Now the proud owner of Margolis Plaza Complex and a chain of other business outlets, Steve does business with countries as far afield as China, Germany, Malaysia, India, England and many others worldwide.

As he speaks with awe of what he calls the pride of his life, the Margolis Plaza, which has 10 shops at the bottom, three floors of office space and two wings and his home to 62 companies, Steve whose rise is a typical rags to riches story says a lot of guys of his generation are more solid in life because they had to work hard to be what they are. They also had a lot of responsibilities at home, including sharing whatever little they earned with extended families.

It is this background that has seen him engaging in a lot of humanitarian work. Recently, he was instrumental in raising funds for Musami Mission Hospital, where as a boy, he attended a school that was almost collapsing and he managed to get equipment worth millions of dollars.

It was in this spirit that in 1999, a subsidiary of his company, Margolis Medicals, introduced the Nurse of the Year Award in an effort to motivate, boost morale and thank nurses for their important role they play in health delivery in the country.

"We started the awards with the walfare of nurses at heart. The Ministry of Health and Child Welfare has been very supportive and assists with the selection of the winners. Since the inception of the awards, we have never looked back and will continue with the awards to show our appreciation for the work being done by the nurses," said Margolis.
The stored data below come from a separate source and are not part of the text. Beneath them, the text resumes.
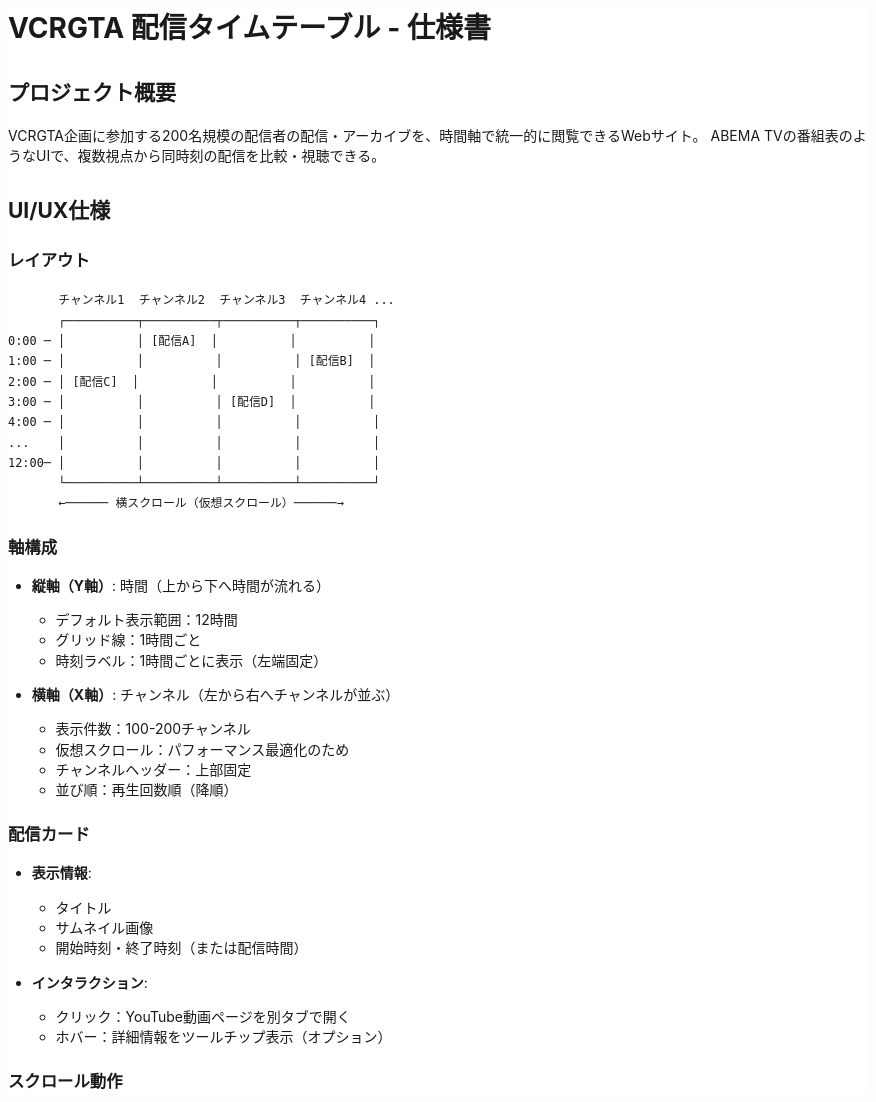 # VCRGTA 配信タイムテーブル - 仕様書

## プロジェクト概要

VCRGTA企画に参加する200名規模の配信者の配信・アーカイブを、時間軸で統一的に閲覧できるWebサイト。
ABEMA TVの番組表のようなUIで、複数視点から同時刻の配信を比較・視聴できる。

## UI/UX仕様

### レイアウト

```
       チャンネル1  チャンネル2  チャンネル3  チャンネル4 ...
       ┌──────────┬──────────┬──────────┬──────────┐
0:00 ─ │          │ [配信A]  │          │          │
1:00 ─ │          │          │          │ [配信B]  │
2:00 ─ │ [配信C]  │          │          │          │
3:00 ─ │          │          │ [配信D]  │          │
4:00 ─ │          │          │          │          │
...    │          │          │          │          │
12:00─ │          │          │          │          │
       └──────────┴──────────┴──────────┴──────────┘
       ←────── 横スクロール（仮想スクロール）──────→
```

### 軸構成

- **縦軸（Y軸）**: 時間（上から下へ時間が流れる）
  - デフォルト表示範囲：12時間
  - グリッド線：1時間ごと
  - 時刻ラベル：1時間ごとに表示（左端固定）

- **横軸（X軸）**: チャンネル（左から右へチャンネルが並ぶ）
  - 表示件数：100-200チャンネル
  - 仮想スクロール：パフォーマンス最適化のため
  - チャンネルヘッダー：上部固定
  - 並び順：再生回数順（降順）

### 配信カード

- **表示情報**:
  - タイトル
  - サムネイル画像
  - 開始時刻・終了時刻（または配信時間）

- **インタラクション**:
  - クリック：YouTube動画ページを別タブで開く
  - ホバー：詳細情報をツールチップ表示（オプション）

### スクロール動作
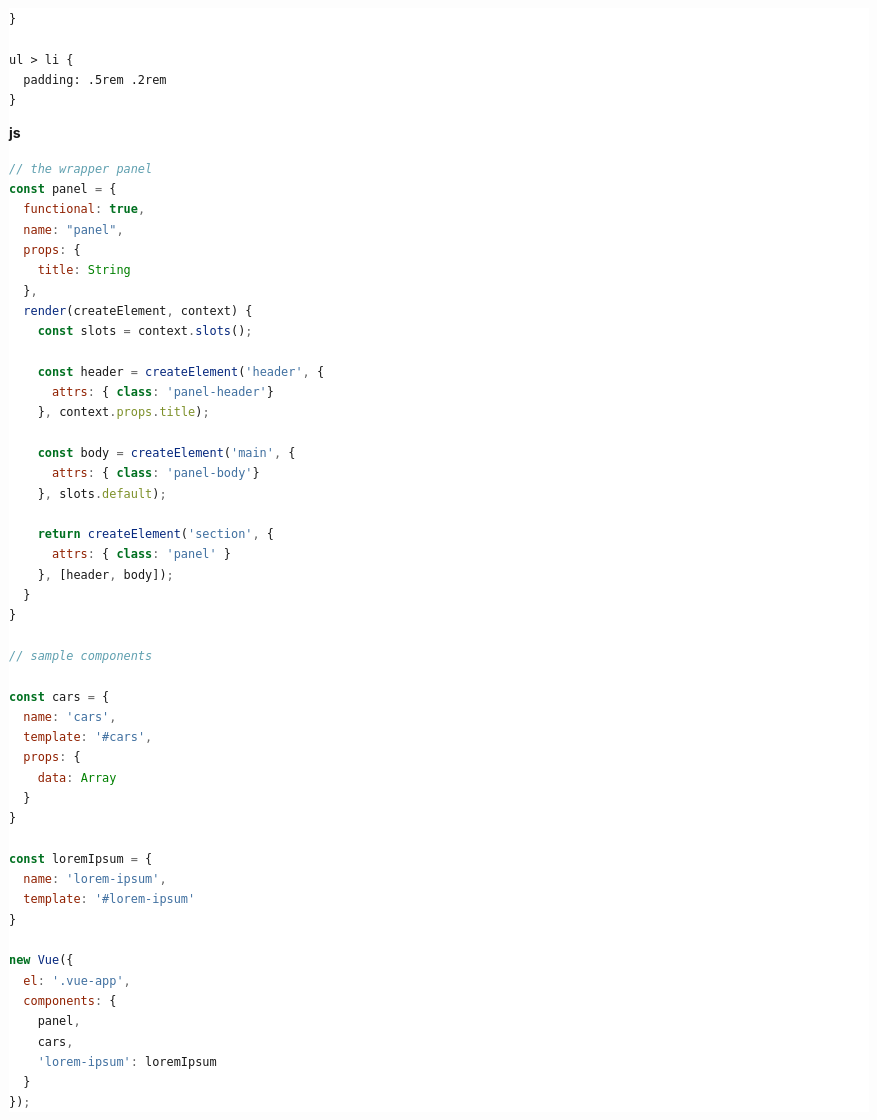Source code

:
 ```less
}

ul > li {
  padding: .5rem .2rem
}
```

**js**

```jsx
// the wrapper panel
const panel = {
  functional: true,
  name: "panel",
  props: {
    title: String
  },
  render(createElement, context) {
    const slots = context.slots();

    const header = createElement('header', {
      attrs: { class: 'panel-header'}
    }, context.props.title);
    
    const body = createElement('main', {
      attrs: { class: 'panel-body'}
    }, slots.default);

    return createElement('section', {
      attrs: { class: 'panel' }
    }, [header, body]);
  }
}

// sample components

const cars = {
  name: 'cars',
  template: '#cars',
  props: {
    data: Array
  }
}

const loremIpsum = {
  name: 'lorem-ipsum',
  template: '#lorem-ipsum'
}

new Vue({
  el: '.vue-app',
  components: {
    panel,
    cars,
    'lorem-ipsum': loremIpsum
  }
});
```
United Bulawayo Hospital nurse, Stembinkosi Sibanda, is the latest to win after being crowned Nurse of the Year at a colourful ceremony held at a Harare hotel recently. She pipped 15 other provincial representatives to walk away with a cash prize of $15 000. Tendai Westehof's Glamour Modeling School pledged over $25 000 worth of prizes. These included a three months modeling and grooming course, six months of pedicure from her beauty therapist, a facial package and a host of other beauty products and a foreign designed costume which she will wear on her graduation at the modeling school.

Tendai said the prizes would ensure that nurses maintain their reputation of cleanliness. Yvonne Burutsa of Harare Hospital and Belinda Gwati came second and third respectively and walked away with cash prizes of $10 000 and $7 000.

"This is the best day of my life. I never thought that my work could be recognized like this. I want to thank God for this and all the sisters and matrons I work with. This is not my award alone, but it came about through team work," said an elated Stembinkosi, who urged other nurses to contest the award as an encouragement and a challenge to them.

Acting Minister of Health and Child Welfare, Dr Sydney Sekeramayi, who was the guest of honour, paid tribute to al nurses in the country for the sterling work they were doing under difficult conditions.

"I hope that this trend of cleanliness and caring for the sick continues among you. You belong to a distinguished and wonderful profession. That is why you put on those white colours. Thank you for the work that you are doing to make ours a healthy society," he said.

In coming up with the winners, two nurses are selected by their matrons from each health center and are secretly monitored. Their names are then forwarded to the provincial level where they are screened down to 16 who will then go to the national level where the final winners are seleted.